» Exercise brief: Set down each line of the material that follows, exactly, with no pictures.

» Data section:
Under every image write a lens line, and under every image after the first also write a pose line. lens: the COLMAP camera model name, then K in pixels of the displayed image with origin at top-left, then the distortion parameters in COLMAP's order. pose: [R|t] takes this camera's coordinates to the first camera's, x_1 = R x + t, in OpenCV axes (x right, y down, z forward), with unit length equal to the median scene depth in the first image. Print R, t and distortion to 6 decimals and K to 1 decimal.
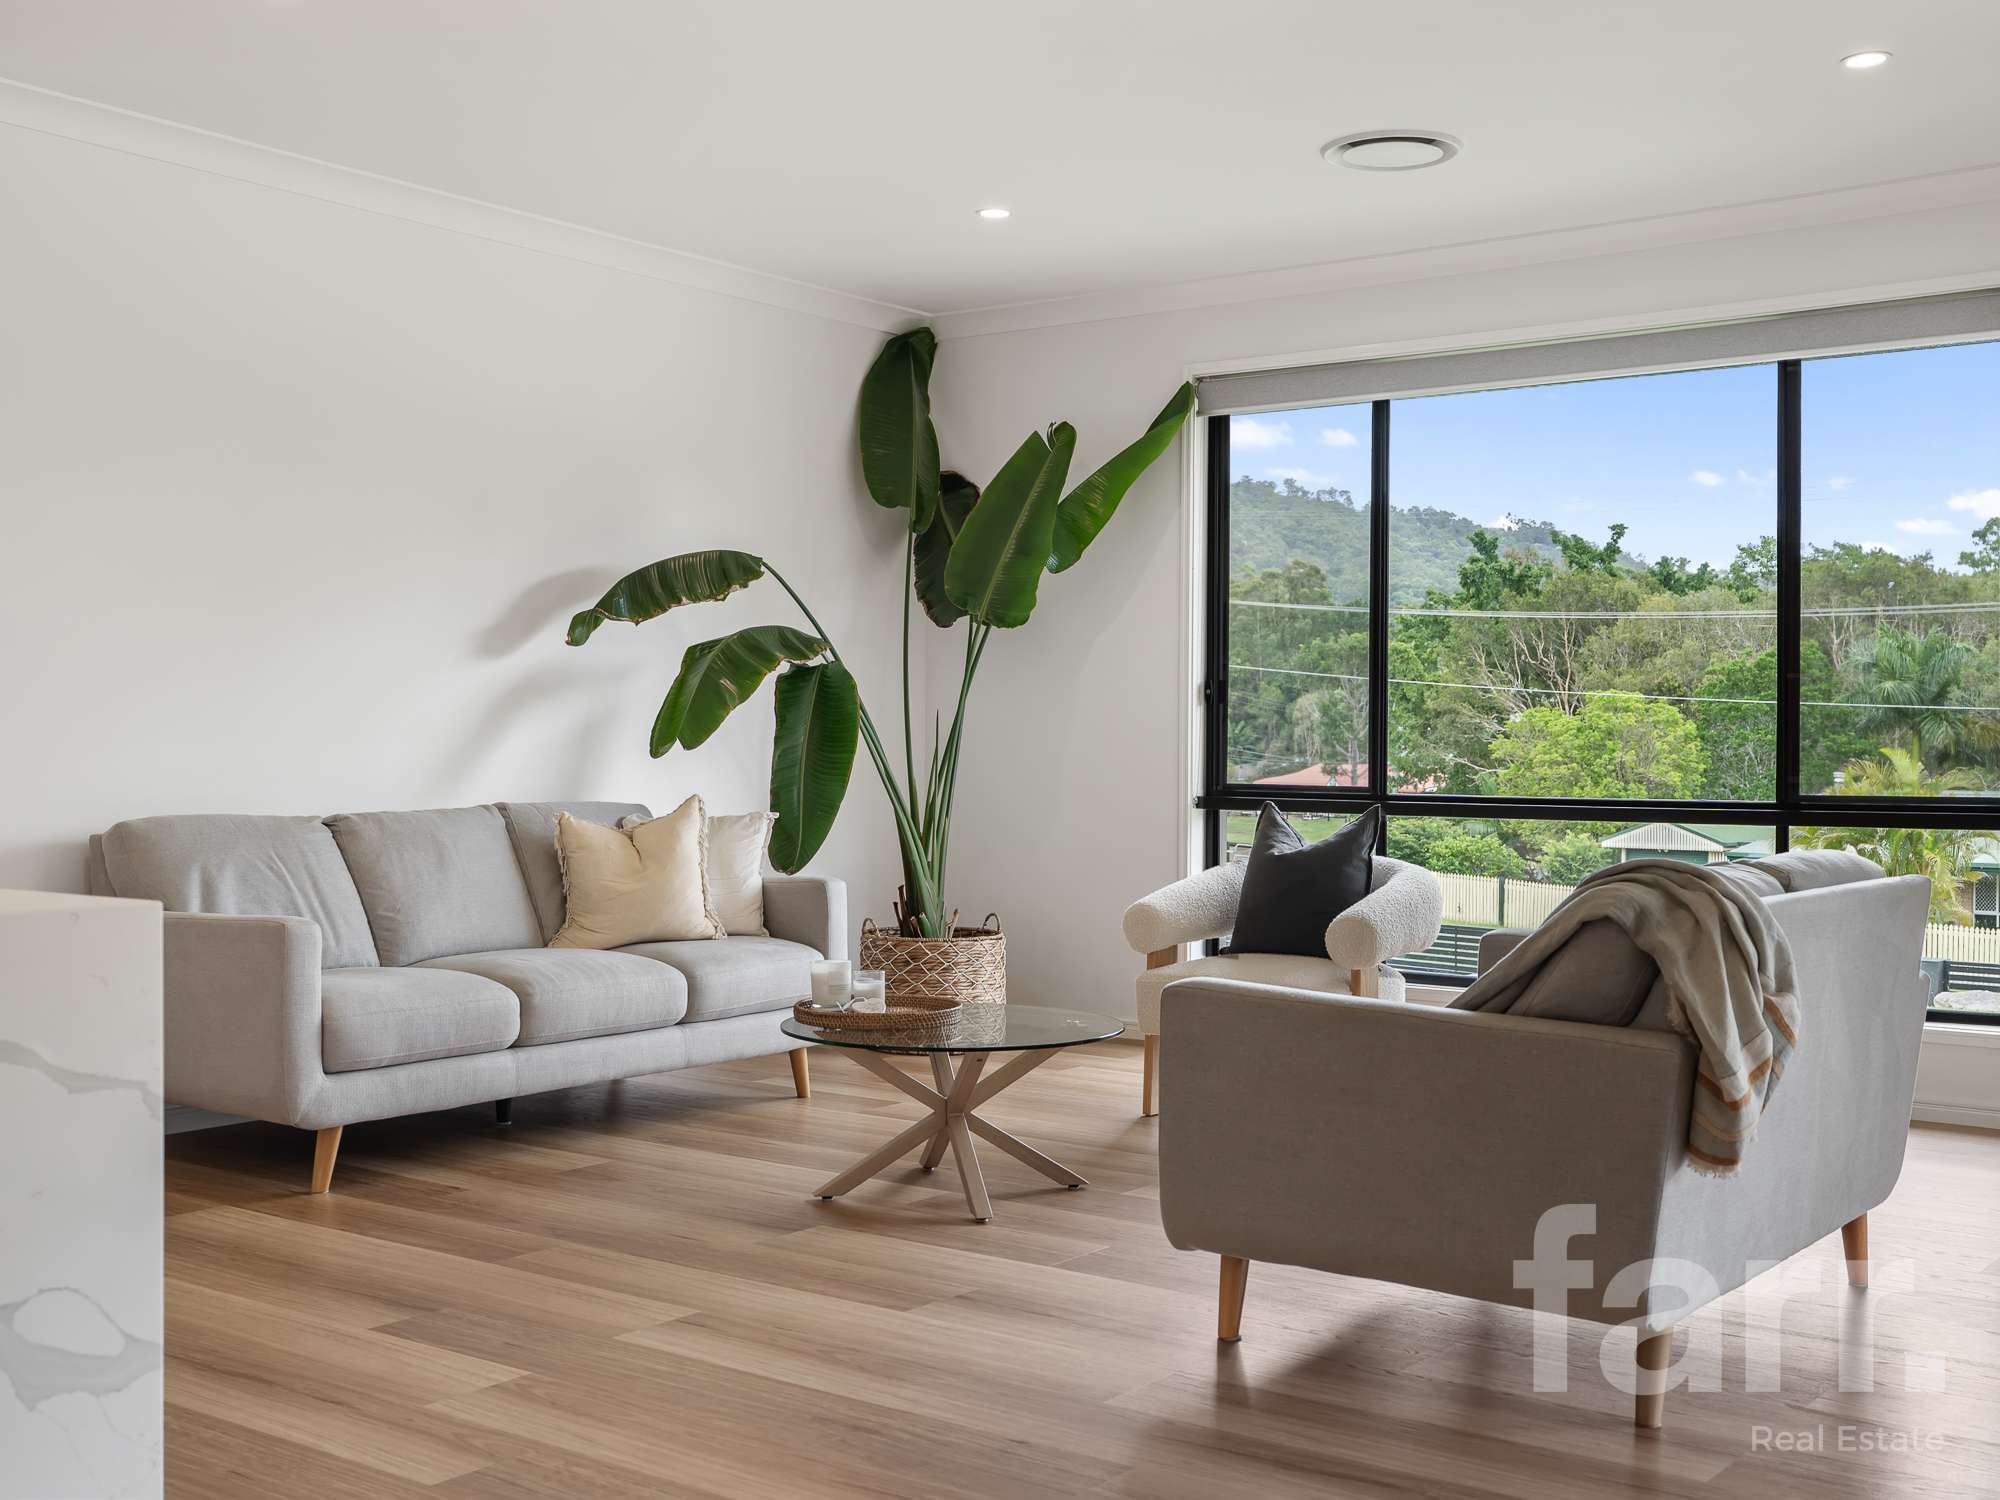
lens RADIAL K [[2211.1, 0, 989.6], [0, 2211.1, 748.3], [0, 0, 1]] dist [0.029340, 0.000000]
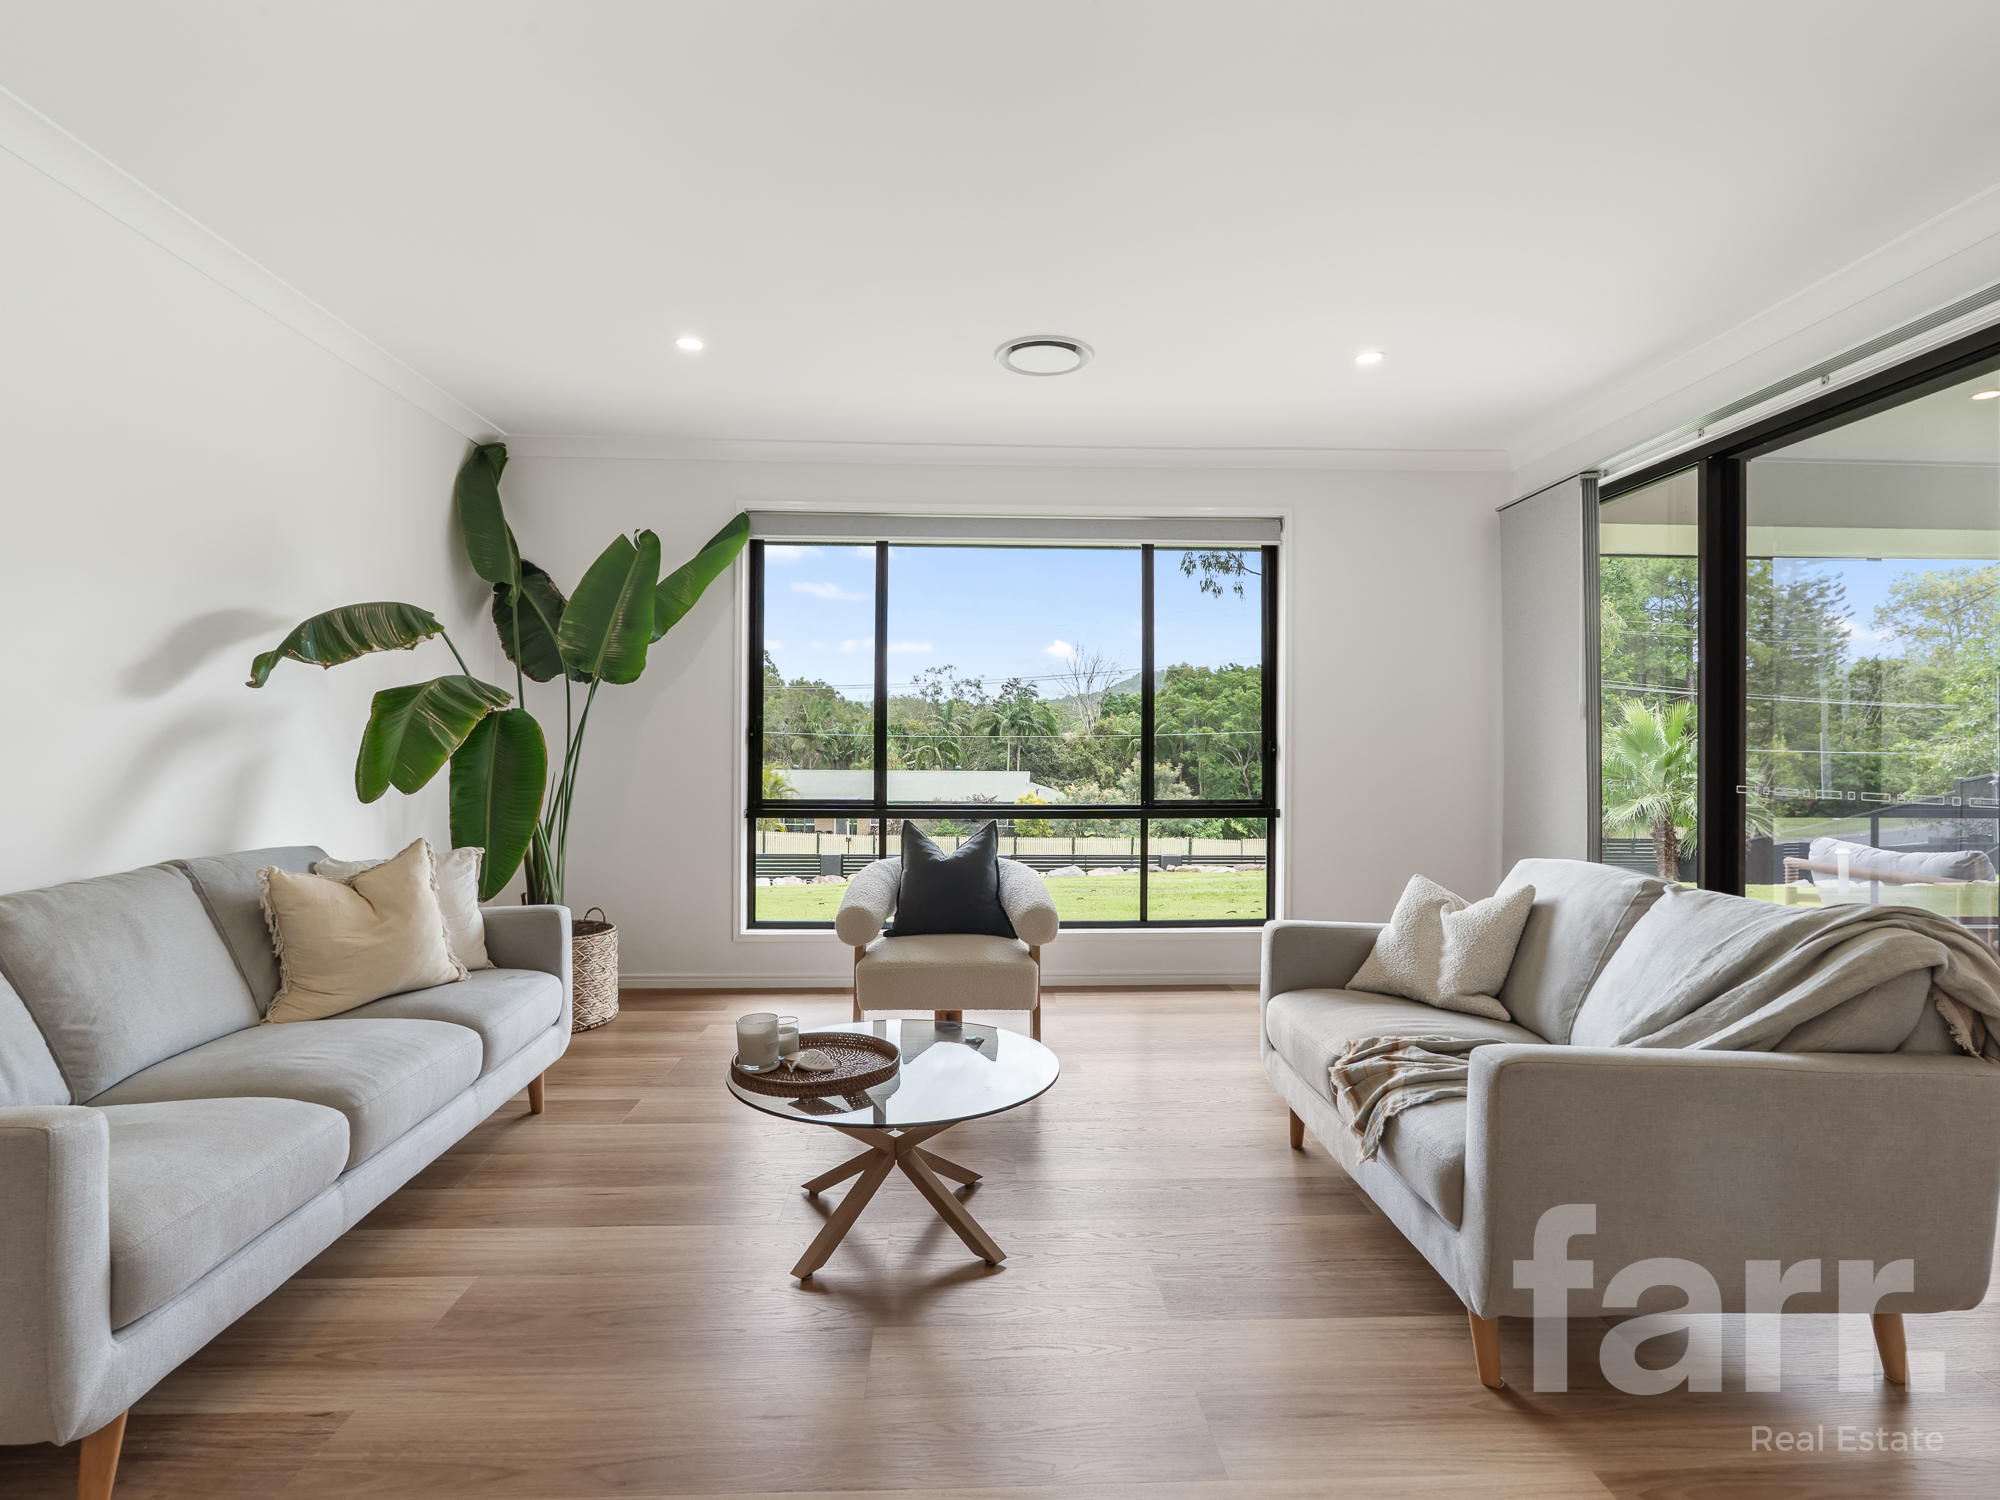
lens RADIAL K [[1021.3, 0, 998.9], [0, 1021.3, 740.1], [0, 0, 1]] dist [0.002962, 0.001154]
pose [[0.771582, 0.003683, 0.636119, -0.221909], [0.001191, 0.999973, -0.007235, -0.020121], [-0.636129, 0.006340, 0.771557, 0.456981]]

» Solution to the exercise:
Under every image write a lens line, and under every image after the first also write a pose line. lens: the COLMAP camera model name, then K in pixels of the displayed image with origin at top-left, then the distortion parameters in COLMAP's order. pose: [R|t] takes this camera's coordinates to the first camera's, x_1 = R x + t, in OpenCV axes (x right, y down, z forward), with unit length equal to the median scene depth in the first image. Print R, t and distortion to 6 decimals and K to 1 decimal.
lens RADIAL K [[2211.1, 0, 989.6], [0, 2211.1, 748.3], [0, 0, 1]] dist [0.029340, 0.000000]
lens RADIAL K [[1021.3, 0, 998.9], [0, 1021.3, 740.1], [0, 0, 1]] dist [0.002962, 0.001154]
pose [[0.771582, 0.003683, 0.636119, -0.221909], [0.001191, 0.999973, -0.007235, -0.020121], [-0.636129, 0.006340, 0.771557, 0.456981]]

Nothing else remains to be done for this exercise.